PS: If anyone knows where to find the actual turtle-api-file on my pc, please let me know so i can test it
Cloudy #2
Posted 04 December 2012 - 03:15 AM
You can handle events yourself if you use turtle.native.blah - and receive the turtle response event. If you want a timeout for pullEvent just queue a timer - that's exactly what sleep() does.

For working with turtles parallel/coroutines are probably the best option - it isn't multi threading in the true sense of the word, but will let you handle events in two functions as if they were running side by side (even though they're actually running one after the other).

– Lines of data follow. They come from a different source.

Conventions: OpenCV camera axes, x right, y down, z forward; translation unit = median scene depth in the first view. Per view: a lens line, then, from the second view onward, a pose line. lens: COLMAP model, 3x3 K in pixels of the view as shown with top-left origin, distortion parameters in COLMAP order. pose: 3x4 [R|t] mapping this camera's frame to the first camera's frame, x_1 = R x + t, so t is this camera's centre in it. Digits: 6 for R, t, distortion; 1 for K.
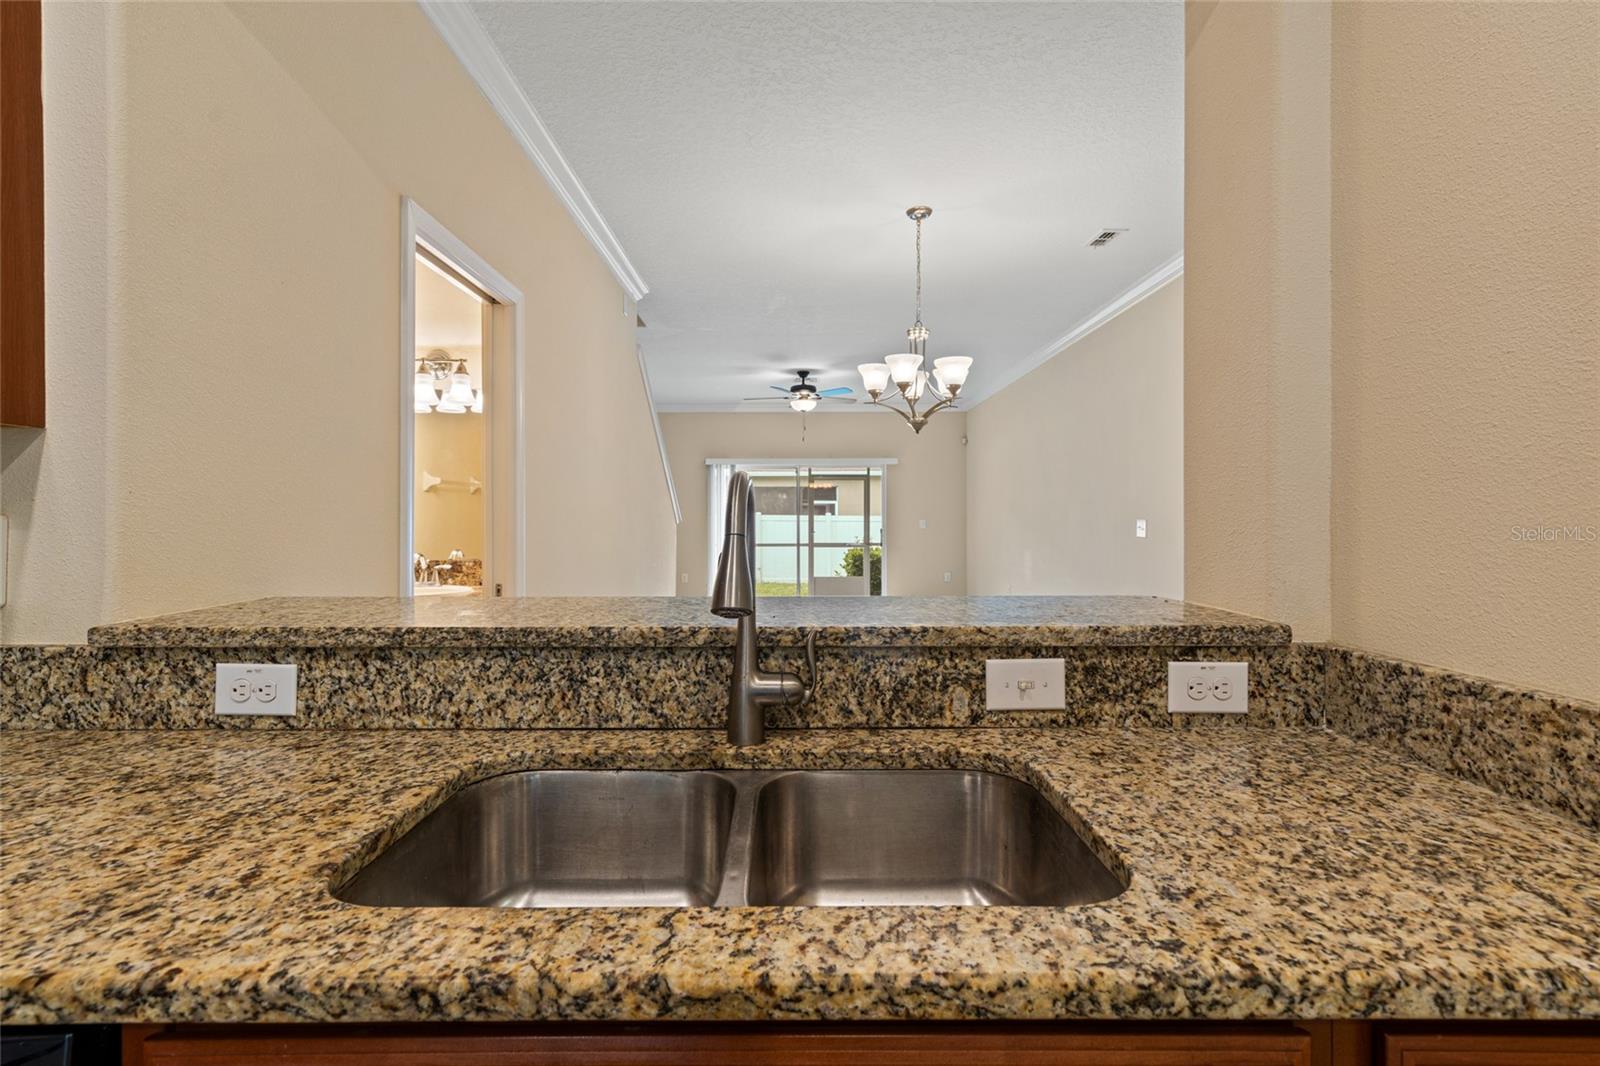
lens RADIAL K [[728.8, 0, 800.0], [0, 728.8, 520.1], [0, 0, 1]] dist [0.003252, 0.000771]
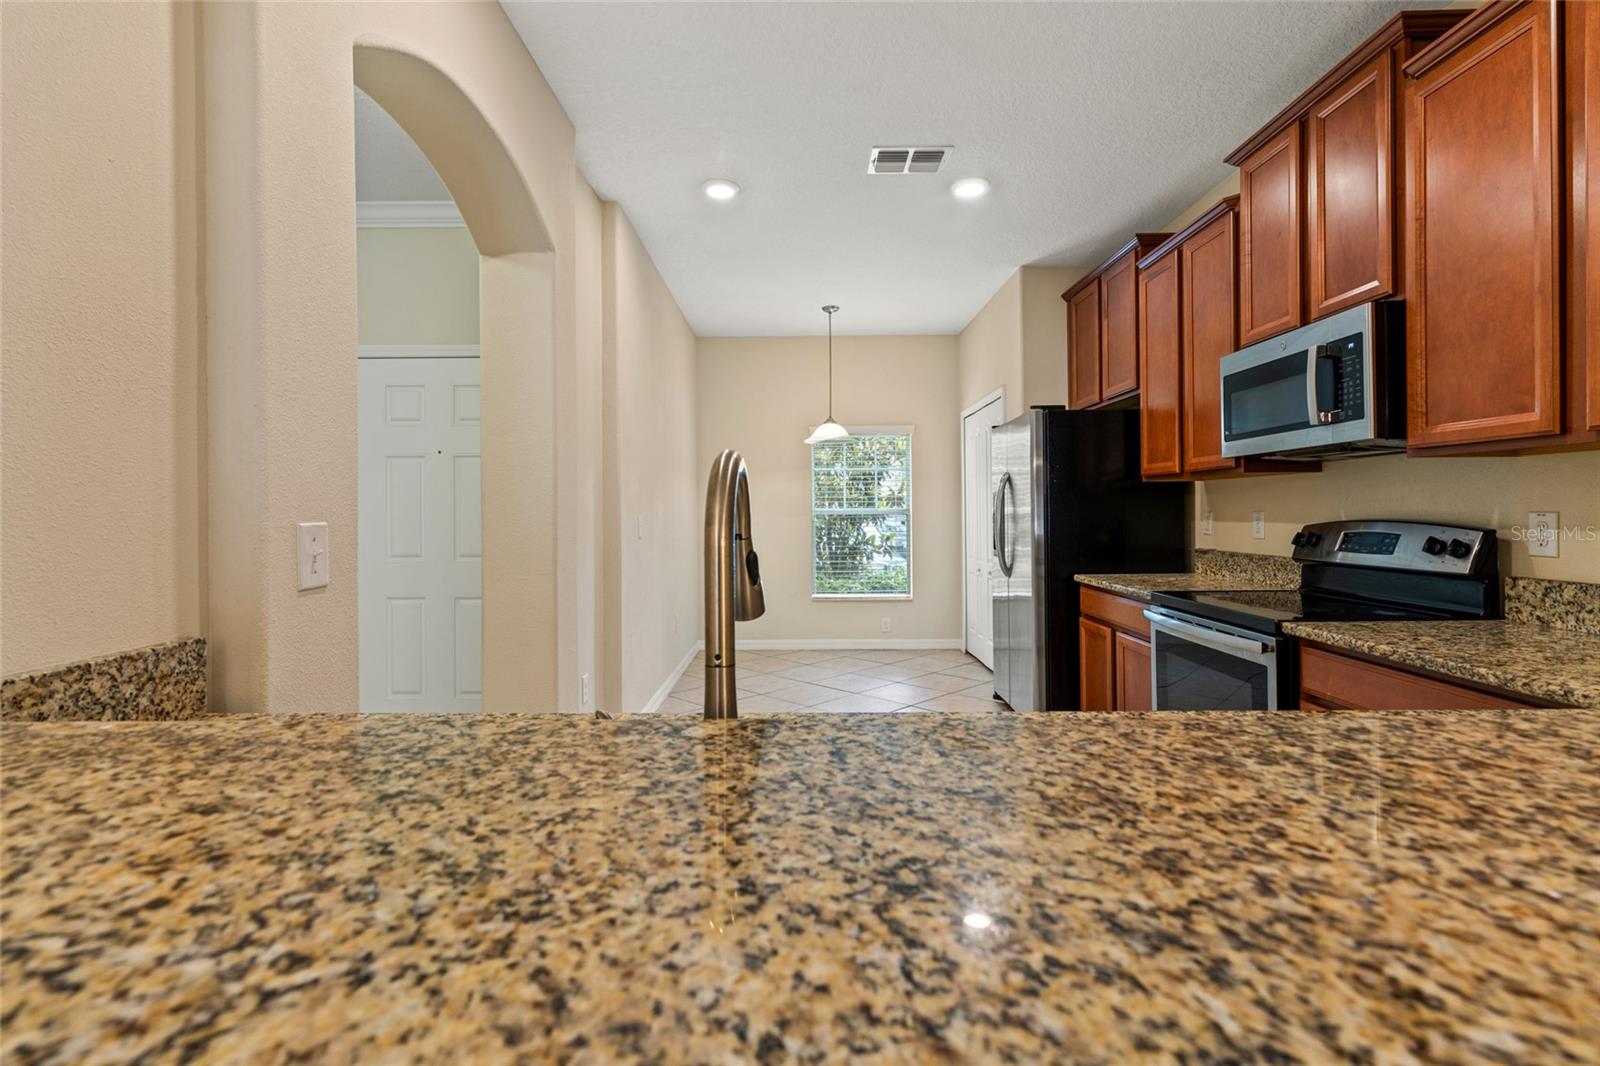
lens RADIAL K [[719.1, 0, 800.2], [0, 719.1, 509.3], [0, 0, 1]] dist [0.000348, -0.000048]
pose [[-0.999906, 0.006861, 0.011873, -0.139076], [0.006833, 0.999974, -0.002376, -0.004201], [-0.011889, -0.002295, -0.999927, 1.475112]]
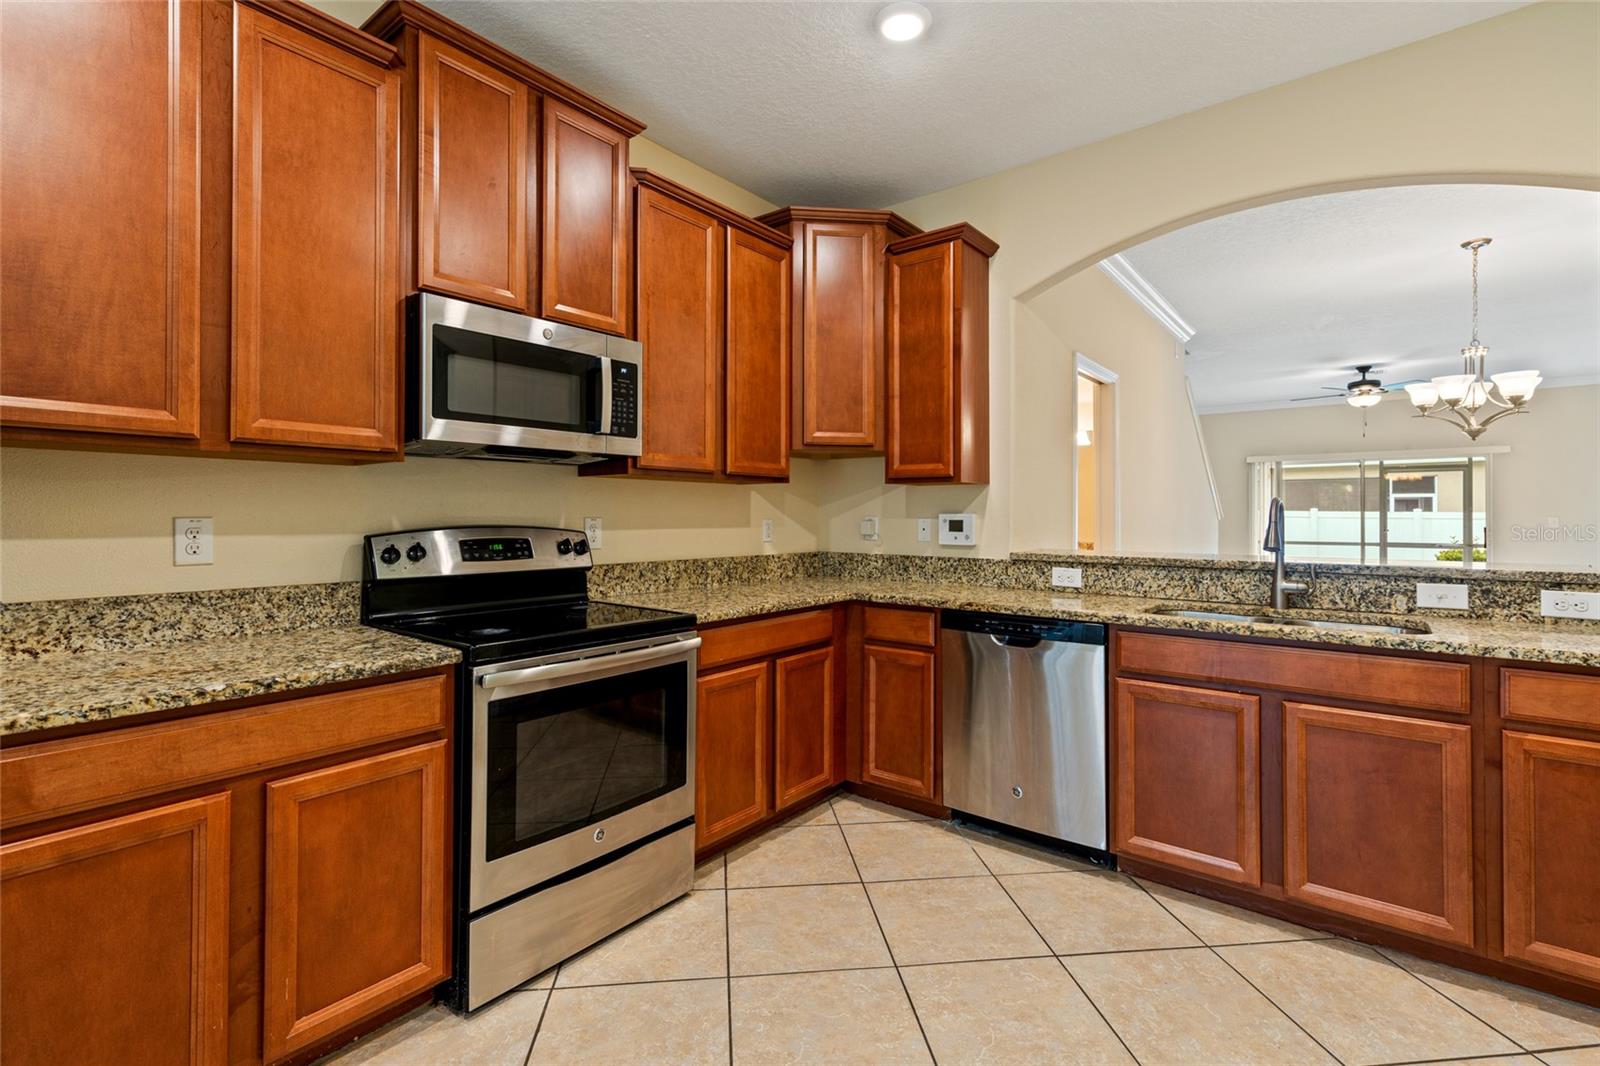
lens RADIAL K [[730.3, 0, 786.3], [0, 730.3, 509.7], [0, 0, 1]] dist [0.002903, 0.000346]
pose [[0.773347, -0.002947, -0.633976, 0.187187], [-0.002807, 0.999963, -0.008072, 0.001222], [0.633977, 0.008022, 0.773310, -1.796852]]
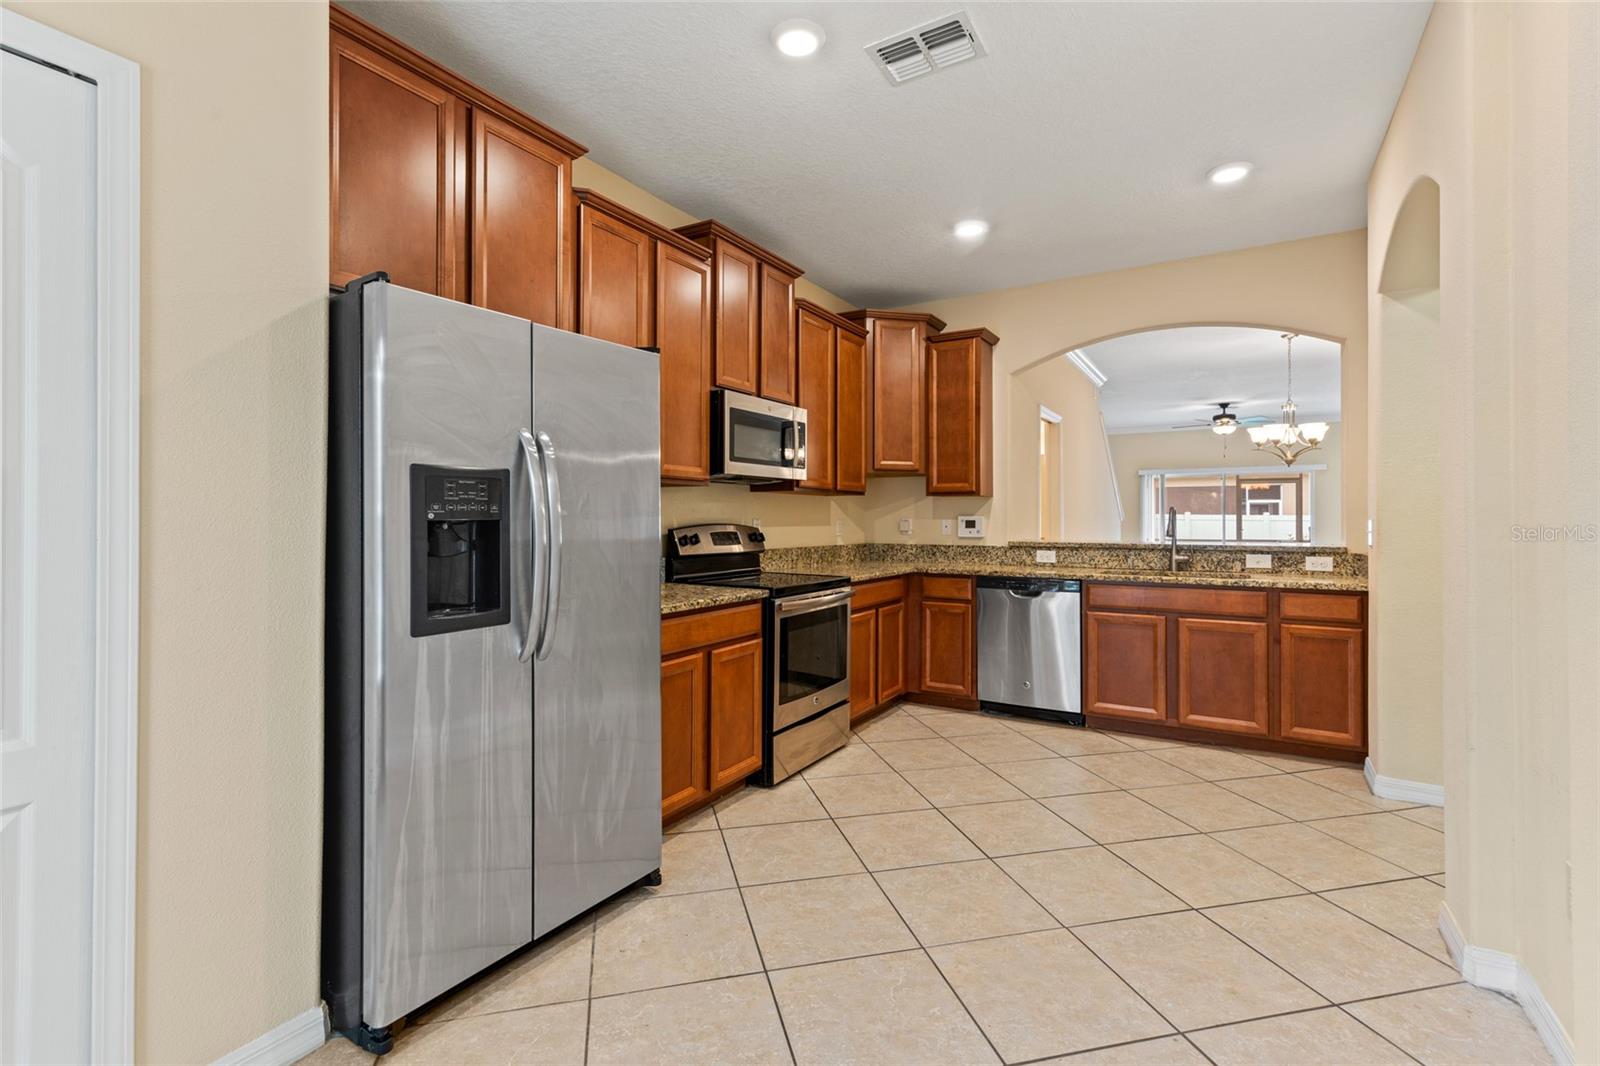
lens RADIAL K [[728.1, 0, 791.5], [0, 728.1, 513.6], [0, 0, 1]] dist [0.000838, 0.000202]
pose [[0.848053, -0.003239, -0.529902, 0.257571], [-0.001259, 0.999966, -0.008127, 0.014031], [0.529911, 0.007559, 0.848020, -3.410612]]
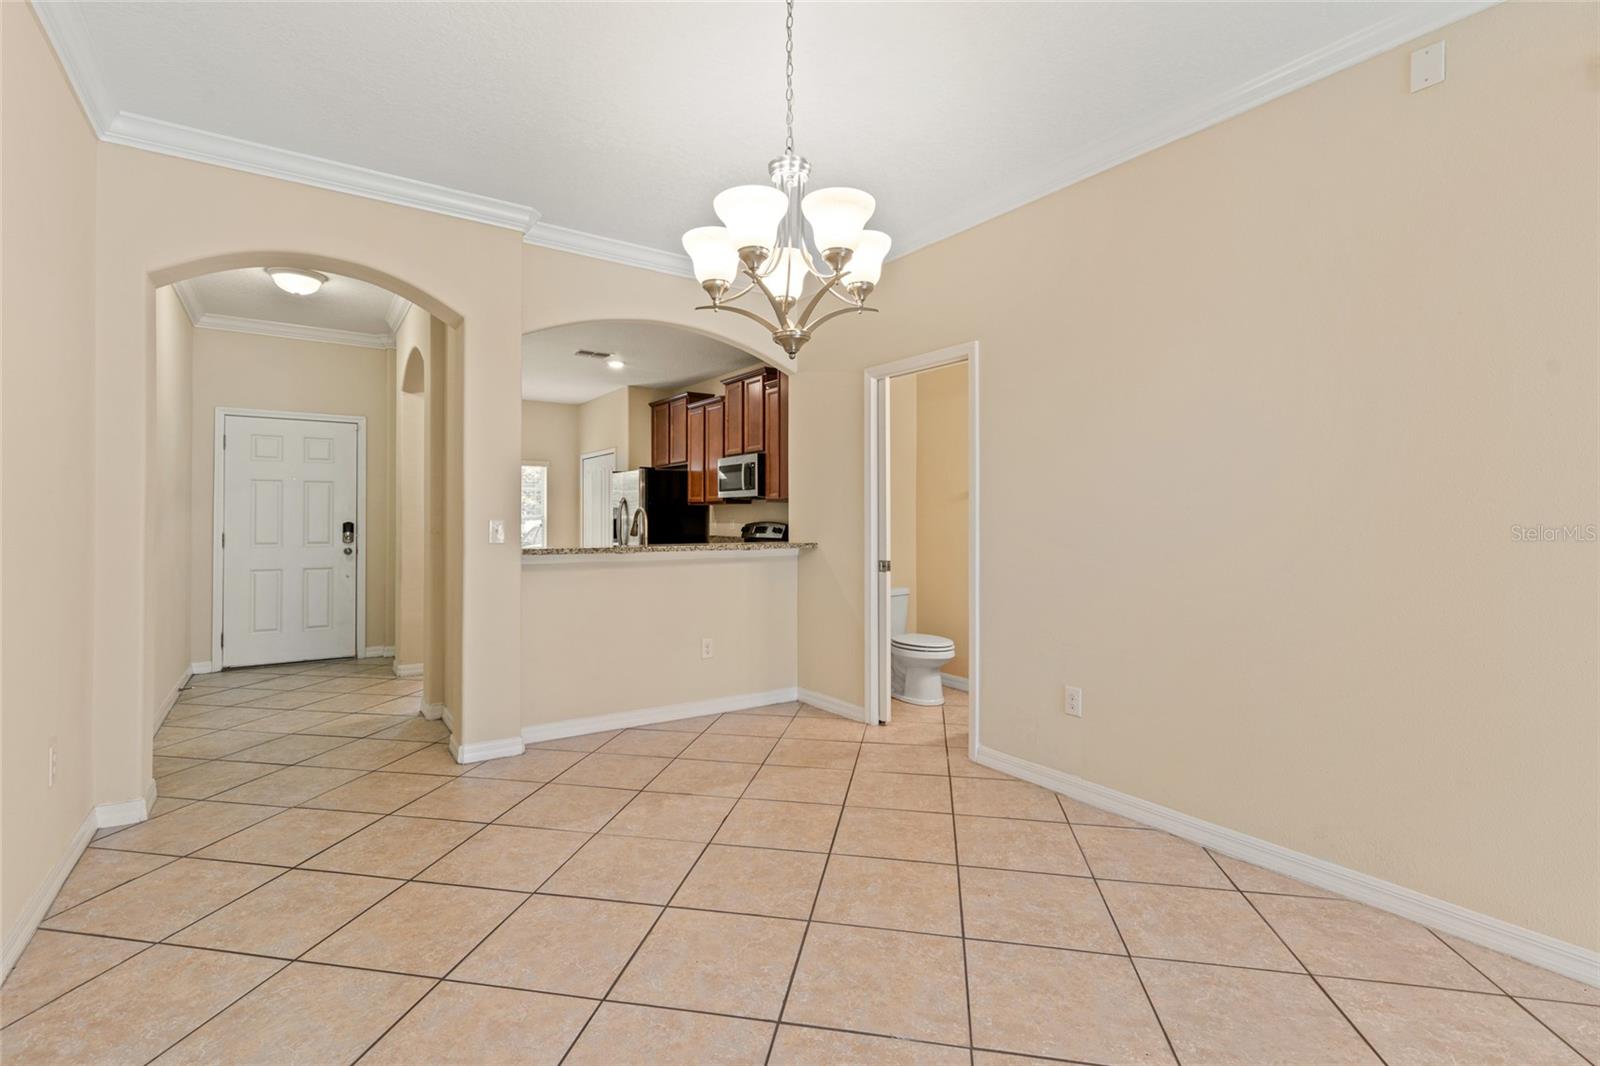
lens RADIAL K [[738.1, 0, 786.0], [0, 738.1, 513.1], [0, 0, 1]] dist [0.009842, 0.000264]
pose [[-0.834795, -0.004813, -0.550540, 1.537847], [-0.001435, 0.999977, -0.006567, -0.000746], [0.550559, -0.004692, -0.834783, 4.777764]]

Anyway, not going to implement your suggestion since you can handle it yourself anyway.
BloodyEpi #3
Posted 04 December 2012 - 06:10 AM
oh i see, nvm then

doing it myself with turtle.native works fine, didnt expect it to be that easy

thx
ChunLing #4
Posted 04 December 2012 - 07:12 AM
Yeah, they back up the java turtle functions before putting that wait for response in there. It's funny because I wrote an API and I ended up borked by it loading before the turtle functions got that, so the API was linked to the java functions and it made the turtles get a too long without yielding error a lot. So…kinda opposite problem there.

The turtle api file is in lua/rom/apis/turtle in your zip. You don't have to edit the zip, though, you can replicate that folder outside to put stuff in rom. But I do have the whole thing extracted so I can go look at things when I want.